EXERCISE
Give back every line of the data below, word for word, but leave out the pictures.

MATERIAL SUPPLIED
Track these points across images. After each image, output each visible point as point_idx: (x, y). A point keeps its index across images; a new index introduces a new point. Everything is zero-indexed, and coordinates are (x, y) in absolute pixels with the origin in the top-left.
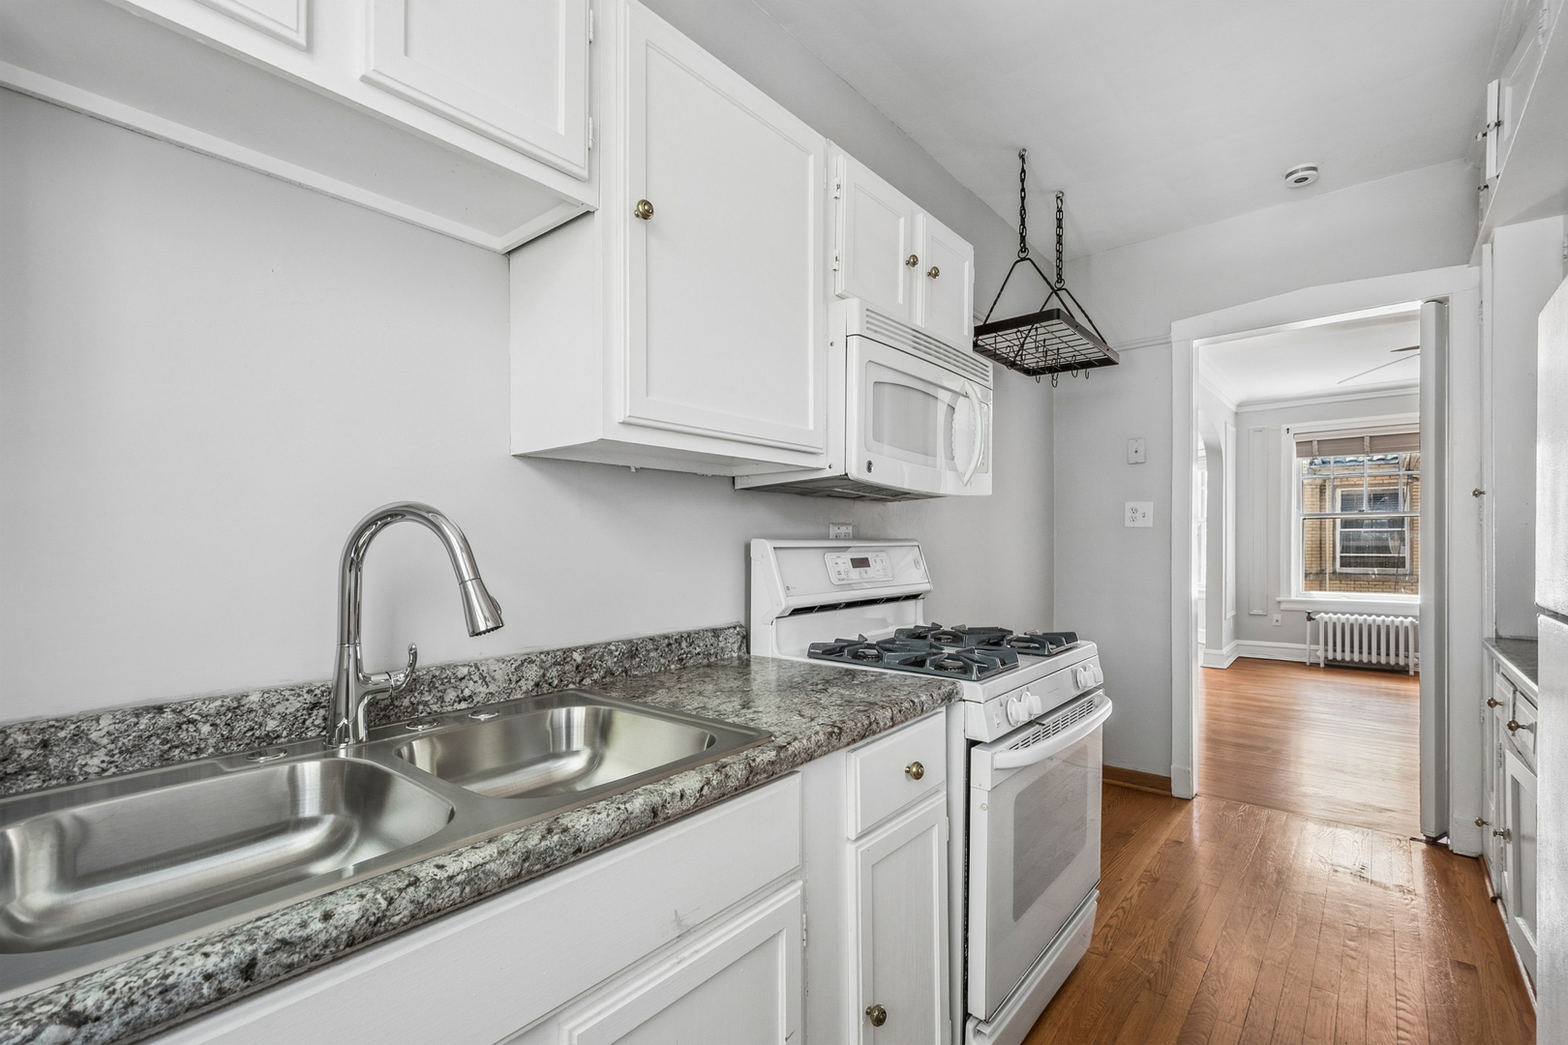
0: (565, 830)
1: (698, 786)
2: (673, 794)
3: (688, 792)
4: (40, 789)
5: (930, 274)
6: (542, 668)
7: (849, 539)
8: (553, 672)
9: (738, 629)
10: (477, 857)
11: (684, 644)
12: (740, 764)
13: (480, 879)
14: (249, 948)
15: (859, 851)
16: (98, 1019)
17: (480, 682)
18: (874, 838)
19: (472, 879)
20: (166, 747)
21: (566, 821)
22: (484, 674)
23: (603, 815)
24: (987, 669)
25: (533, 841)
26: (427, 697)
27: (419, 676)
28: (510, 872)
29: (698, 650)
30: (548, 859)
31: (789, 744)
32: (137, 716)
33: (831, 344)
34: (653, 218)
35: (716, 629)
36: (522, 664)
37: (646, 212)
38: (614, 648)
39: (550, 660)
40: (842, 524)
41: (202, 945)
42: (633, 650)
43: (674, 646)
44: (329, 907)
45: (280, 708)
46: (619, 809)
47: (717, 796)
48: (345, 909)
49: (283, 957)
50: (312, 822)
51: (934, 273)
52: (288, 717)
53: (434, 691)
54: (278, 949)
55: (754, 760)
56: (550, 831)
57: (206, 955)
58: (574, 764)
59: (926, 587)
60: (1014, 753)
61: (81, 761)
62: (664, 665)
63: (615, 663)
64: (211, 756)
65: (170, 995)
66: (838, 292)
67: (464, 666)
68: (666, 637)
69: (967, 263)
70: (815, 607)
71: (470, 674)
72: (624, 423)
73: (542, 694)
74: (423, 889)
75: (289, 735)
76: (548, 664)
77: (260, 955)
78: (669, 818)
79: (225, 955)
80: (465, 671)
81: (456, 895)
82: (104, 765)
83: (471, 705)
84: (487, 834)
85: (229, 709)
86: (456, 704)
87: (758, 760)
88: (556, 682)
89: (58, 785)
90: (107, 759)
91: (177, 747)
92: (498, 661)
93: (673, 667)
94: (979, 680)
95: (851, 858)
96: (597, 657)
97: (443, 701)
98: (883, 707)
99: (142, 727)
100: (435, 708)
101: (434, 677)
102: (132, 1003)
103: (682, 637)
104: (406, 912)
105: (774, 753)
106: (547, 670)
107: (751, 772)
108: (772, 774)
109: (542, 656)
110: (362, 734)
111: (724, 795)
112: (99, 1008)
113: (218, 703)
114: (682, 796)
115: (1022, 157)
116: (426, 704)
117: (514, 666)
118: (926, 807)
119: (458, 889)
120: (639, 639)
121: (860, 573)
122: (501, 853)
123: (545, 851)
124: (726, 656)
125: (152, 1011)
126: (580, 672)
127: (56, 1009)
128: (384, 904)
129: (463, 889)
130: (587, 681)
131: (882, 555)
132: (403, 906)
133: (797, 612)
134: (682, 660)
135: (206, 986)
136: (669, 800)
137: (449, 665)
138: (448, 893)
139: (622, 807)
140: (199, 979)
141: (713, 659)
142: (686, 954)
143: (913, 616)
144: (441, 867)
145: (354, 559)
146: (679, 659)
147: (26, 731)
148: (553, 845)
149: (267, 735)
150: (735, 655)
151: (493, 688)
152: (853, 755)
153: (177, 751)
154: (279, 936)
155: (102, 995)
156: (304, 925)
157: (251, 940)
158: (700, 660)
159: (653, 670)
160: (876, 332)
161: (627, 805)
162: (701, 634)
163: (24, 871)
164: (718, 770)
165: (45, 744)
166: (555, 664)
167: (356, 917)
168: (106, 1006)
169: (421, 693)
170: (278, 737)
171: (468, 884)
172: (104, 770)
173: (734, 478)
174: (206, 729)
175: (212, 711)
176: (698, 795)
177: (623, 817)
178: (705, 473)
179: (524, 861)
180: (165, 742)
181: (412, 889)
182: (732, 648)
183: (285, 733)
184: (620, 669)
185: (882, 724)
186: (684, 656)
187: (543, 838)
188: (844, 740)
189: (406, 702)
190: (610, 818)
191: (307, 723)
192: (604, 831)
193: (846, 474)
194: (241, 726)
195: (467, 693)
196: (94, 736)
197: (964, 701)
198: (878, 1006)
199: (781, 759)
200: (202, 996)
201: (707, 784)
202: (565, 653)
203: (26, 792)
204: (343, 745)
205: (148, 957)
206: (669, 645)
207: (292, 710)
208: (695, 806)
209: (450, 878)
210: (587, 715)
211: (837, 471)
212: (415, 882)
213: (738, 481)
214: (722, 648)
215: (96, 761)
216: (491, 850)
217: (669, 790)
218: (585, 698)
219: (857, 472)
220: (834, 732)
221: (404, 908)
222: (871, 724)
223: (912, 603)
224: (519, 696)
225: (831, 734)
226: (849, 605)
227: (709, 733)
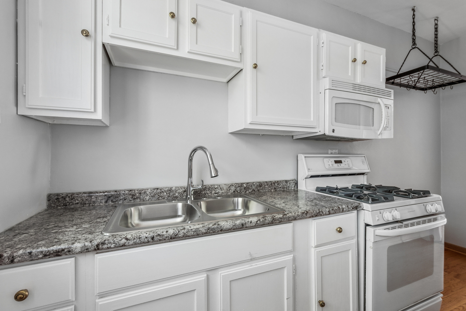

TASK OUTPUT
Track these points across images. After each image, output each visible point as point_idx: (x, y). A point keeps its index across images; a new index introduces a new point. Everything is zero-indexed, and coordinates are (x, y) in absolute pixels with the origin in the top-left.
0: (565, 830)
1: (698, 786)
2: (673, 794)
3: (688, 792)
4: (40, 789)
5: (930, 274)
6: (542, 668)
7: (849, 539)
8: (553, 672)
9: (738, 629)
10: (477, 857)
11: (684, 644)
12: (740, 764)
13: (480, 879)
14: (249, 948)
15: (859, 851)
16: (98, 1019)
17: (480, 682)
18: (874, 838)
19: (472, 879)
20: (166, 747)
21: (566, 821)
22: (484, 674)
23: (603, 815)
24: (987, 669)
25: (533, 841)
26: (427, 697)
27: (419, 676)
28: (510, 872)
29: (698, 650)
30: (548, 859)
31: (789, 744)
32: (137, 716)
33: (831, 344)
34: (653, 218)
35: (716, 629)
36: (522, 664)
37: (646, 212)
38: (614, 648)
39: (550, 660)
40: (842, 524)
41: (202, 945)
42: (633, 650)
43: (674, 646)
44: (329, 907)
45: (280, 708)
46: (619, 809)
47: (717, 796)
48: (345, 909)
49: (283, 957)
50: (312, 822)
51: (934, 273)
52: (288, 717)
53: (434, 691)
54: (278, 949)
55: (754, 760)
56: (550, 831)
57: (206, 955)
58: (574, 764)
59: (926, 587)
60: (1014, 753)
61: (81, 761)
62: (664, 665)
63: (615, 663)
64: (211, 756)
65: (170, 995)
66: (838, 292)
67: (464, 666)
68: (666, 637)
69: (967, 263)
70: (815, 607)
71: (470, 674)
72: (624, 423)
73: (542, 694)
74: (423, 889)
75: (289, 735)
76: (548, 664)
77: (260, 955)
78: (669, 818)
79: (225, 955)
80: (465, 671)
81: (456, 895)
82: (104, 765)
83: (471, 705)
84: (487, 834)
85: (229, 709)
86: (456, 704)
87: (758, 760)
88: (556, 682)
89: (58, 785)
90: (107, 759)
91: (177, 747)
92: (498, 661)
93: (673, 667)
94: (979, 680)
95: (851, 858)
96: (597, 657)
97: (443, 701)
98: (883, 707)
99: (142, 727)
100: (435, 708)
101: (434, 677)
102: (132, 1003)
103: (682, 637)
104: (406, 912)
105: (774, 753)
106: (547, 670)
107: (751, 772)
108: (772, 774)
109: (542, 656)
110: (362, 734)
111: (724, 795)
112: (99, 1008)
113: (218, 703)
114: (682, 796)
115: (1022, 157)
116: (426, 704)
117: (514, 666)
118: (926, 807)
119: (458, 889)
120: (639, 639)
121: (860, 573)
122: (501, 853)
123: (545, 851)
124: (726, 656)
125: (152, 1011)
126: (580, 672)
127: (56, 1009)
128: (384, 904)
129: (463, 889)
130: (587, 681)
131: (882, 555)
132: (403, 906)
133: (797, 612)
134: (682, 660)
135: (206, 986)
136: (669, 800)
137: (449, 665)
138: (448, 893)
139: (622, 807)
140: (199, 979)
141: (713, 659)
142: (686, 954)
143: (913, 616)
144: (441, 867)
145: (354, 559)
146: (679, 659)
147: (26, 731)
148: (553, 845)
149: (267, 735)
150: (735, 655)
151: (493, 688)
152: (853, 755)
153: (177, 751)
154: (279, 936)
155: (102, 995)
156: (304, 925)
157: (251, 940)
158: (700, 660)
159: (653, 670)
160: (876, 332)
161: (627, 805)
162: (701, 634)
163: (24, 871)
164: (718, 770)
165: (45, 744)
166: (555, 664)
167: (356, 917)
168: (106, 1006)
169: (421, 693)
170: (278, 737)
171: (468, 884)
172: (104, 770)
173: (734, 478)
174: (206, 729)
175: (212, 711)
176: (698, 795)
177: (623, 817)
178: (705, 473)
179: (524, 861)
180: (165, 742)
181: (412, 889)
182: (732, 648)
183: (285, 733)
184: (620, 669)
185: (882, 724)
186: (684, 656)
187: (543, 838)
188: (844, 740)
189: (406, 702)
190: (610, 818)
191: (307, 723)
192: (604, 831)
193: (846, 474)
194: (241, 726)
195: (467, 693)
196: (94, 736)
197: (964, 701)
198: (878, 1006)
199: (781, 759)
200: (202, 996)
201: (707, 784)
202: (565, 653)
203: (26, 792)
204: (343, 745)
205: (148, 957)
206: (669, 645)
207: (292, 710)
208: (695, 806)
209: (450, 878)
210: (587, 715)
211: (837, 471)
212: (415, 882)
213: (738, 481)
214: (722, 648)
215: (96, 761)
216: (491, 850)
217: (669, 790)
218: (585, 698)
219: (857, 472)
220: (834, 732)
221: (404, 908)
222: (871, 724)
223: (912, 603)
224: (519, 696)
225: (831, 734)
226: (849, 605)
227: (709, 733)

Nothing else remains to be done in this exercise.